* [TEXTAUSZUG]
Bild: „Meine Mutter würde es hier wahrscheinlich schrecklich finden“, sagt…
Manchmal findet zusammen, was auf den ersten Blick nicht zusammengehört. So
ist es auch bei Ute Lehmann und Kris Killmann. Zu Besuch in ihrer WG in
Berlin.
Draußen: Auf dem Gehweg liegen bunte Plätzchenausstecher, wenige Meter
weiter eine zerschellte Toilettenschüssel. Berlin, Kreuzberg, Altbau. Ein
Haus, in dem Nachbarn Schlüssel tauschen, Pakete bringen, Katzen hüten. Man
kennt sich. Hier wohnt Ute, dritter Stock, linke Tür. Wer zu der
51-Jährigen will, drückt die Klingel mit den Diddl-Mäusen drauf. Im Oktober
vergangenen Jahres steht Kris vor dieser Tür und hofft, dass er bleiben
kann. Denn Ute hat, was ihm fehlt. Eine Wohnung.
Drinnen: Vier Monate später. Ute steht im Gang und plaudert mit ihrer
Nachbarin von Tür zu Tür, dann taucht sie in den schummrigen Flur ihrer
Wohnung. Kerzen flackern und werfen warmes Licht auf die Wände, der
Dielenboden knarzt unter den Füßen, in der Ecke steht ein Podest,
vollbepackt mit Büchern und Klimbim von Reisen um die Welt.

* [VORLIEGENDE EINTRÄGE]
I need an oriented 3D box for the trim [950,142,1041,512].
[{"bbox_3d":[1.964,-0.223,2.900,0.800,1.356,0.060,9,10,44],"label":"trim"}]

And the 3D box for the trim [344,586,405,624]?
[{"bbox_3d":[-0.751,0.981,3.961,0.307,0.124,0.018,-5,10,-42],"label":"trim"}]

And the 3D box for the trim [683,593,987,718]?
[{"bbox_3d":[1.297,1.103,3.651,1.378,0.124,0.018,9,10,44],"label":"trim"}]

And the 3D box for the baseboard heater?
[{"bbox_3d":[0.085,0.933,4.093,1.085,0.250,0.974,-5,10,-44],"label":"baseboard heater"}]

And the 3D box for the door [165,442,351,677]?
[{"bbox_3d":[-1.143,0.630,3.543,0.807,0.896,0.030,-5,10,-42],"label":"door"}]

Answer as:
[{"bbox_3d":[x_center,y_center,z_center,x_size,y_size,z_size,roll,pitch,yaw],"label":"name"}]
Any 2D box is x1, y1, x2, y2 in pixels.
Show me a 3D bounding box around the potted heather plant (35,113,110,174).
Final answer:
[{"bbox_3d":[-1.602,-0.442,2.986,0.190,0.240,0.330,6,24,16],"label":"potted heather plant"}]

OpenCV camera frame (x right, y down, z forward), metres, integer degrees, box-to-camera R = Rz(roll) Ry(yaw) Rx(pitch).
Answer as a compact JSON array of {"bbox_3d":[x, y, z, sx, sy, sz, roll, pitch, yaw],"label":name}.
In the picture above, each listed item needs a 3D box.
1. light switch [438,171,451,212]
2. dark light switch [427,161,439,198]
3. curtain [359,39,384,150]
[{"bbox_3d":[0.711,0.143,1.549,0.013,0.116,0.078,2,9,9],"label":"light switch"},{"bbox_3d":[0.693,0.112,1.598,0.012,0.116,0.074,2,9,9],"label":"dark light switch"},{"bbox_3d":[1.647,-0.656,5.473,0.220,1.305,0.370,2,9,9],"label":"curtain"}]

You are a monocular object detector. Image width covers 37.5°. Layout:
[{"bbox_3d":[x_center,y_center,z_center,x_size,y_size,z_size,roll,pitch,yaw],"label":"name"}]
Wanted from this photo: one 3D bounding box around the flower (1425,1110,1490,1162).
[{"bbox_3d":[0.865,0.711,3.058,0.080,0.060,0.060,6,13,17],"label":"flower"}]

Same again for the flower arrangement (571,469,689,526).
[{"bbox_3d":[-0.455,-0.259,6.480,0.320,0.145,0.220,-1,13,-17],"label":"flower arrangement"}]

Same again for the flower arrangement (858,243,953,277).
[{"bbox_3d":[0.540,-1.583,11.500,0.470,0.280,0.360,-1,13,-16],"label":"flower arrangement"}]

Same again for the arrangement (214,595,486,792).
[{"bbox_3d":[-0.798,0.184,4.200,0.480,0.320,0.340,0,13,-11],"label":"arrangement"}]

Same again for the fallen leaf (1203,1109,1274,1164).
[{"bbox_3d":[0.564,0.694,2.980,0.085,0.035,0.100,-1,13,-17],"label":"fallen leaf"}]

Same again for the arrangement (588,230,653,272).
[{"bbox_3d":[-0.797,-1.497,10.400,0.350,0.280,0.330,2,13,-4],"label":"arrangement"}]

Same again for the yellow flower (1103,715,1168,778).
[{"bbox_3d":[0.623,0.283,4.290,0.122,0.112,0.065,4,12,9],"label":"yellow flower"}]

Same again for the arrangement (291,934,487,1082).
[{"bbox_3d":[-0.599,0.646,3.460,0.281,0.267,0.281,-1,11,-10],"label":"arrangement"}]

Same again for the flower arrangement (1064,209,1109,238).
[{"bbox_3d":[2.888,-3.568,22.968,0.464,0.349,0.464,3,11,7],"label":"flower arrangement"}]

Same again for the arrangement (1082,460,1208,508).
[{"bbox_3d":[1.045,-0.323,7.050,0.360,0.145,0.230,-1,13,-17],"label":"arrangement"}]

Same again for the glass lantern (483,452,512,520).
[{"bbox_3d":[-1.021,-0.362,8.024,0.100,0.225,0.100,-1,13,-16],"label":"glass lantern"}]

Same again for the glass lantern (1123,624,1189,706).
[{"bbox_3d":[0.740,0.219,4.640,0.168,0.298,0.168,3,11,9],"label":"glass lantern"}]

* [VERSTÄNDNIS PRÜFEN]
1. Was machen die Nachbarn in dem Kreuzberger Altbau laut dem Textauszug füreinander? Nenne alle dort aufgezählten Tätigkeiten.
2. Führe den Textauszug über die Berliner WG weiter.
Die Einträge werden zur Bearbeitung nicht gebraucht.

* [GEGEBENE ANTWORTEN]
1. Schlüssel tauschen, Pakete bringen, Katzen hüten

2.
Kippen: „Brauch erst mal eine“, sagt Ute. Sie kippt das kleine Fenster in
der Küche und entzündet eine Zigarette. „Kann ich auch eine haben?“, fragt
Kris. Kann er. Er raucht auf dem Stuhl am Küchentisch, sie an die Spüle
gelehnt. Ute trägt einen Norwegerpulli, sie steht etwas nach vorne gebeugt,
wache Augen sehen durch eine Brille mit dickem schwarzen Rand. „Kris
erinnert mich an mich selbst“, sagt Ute. Vielleicht endete seine
Wohnungssuche auch deshalb hier.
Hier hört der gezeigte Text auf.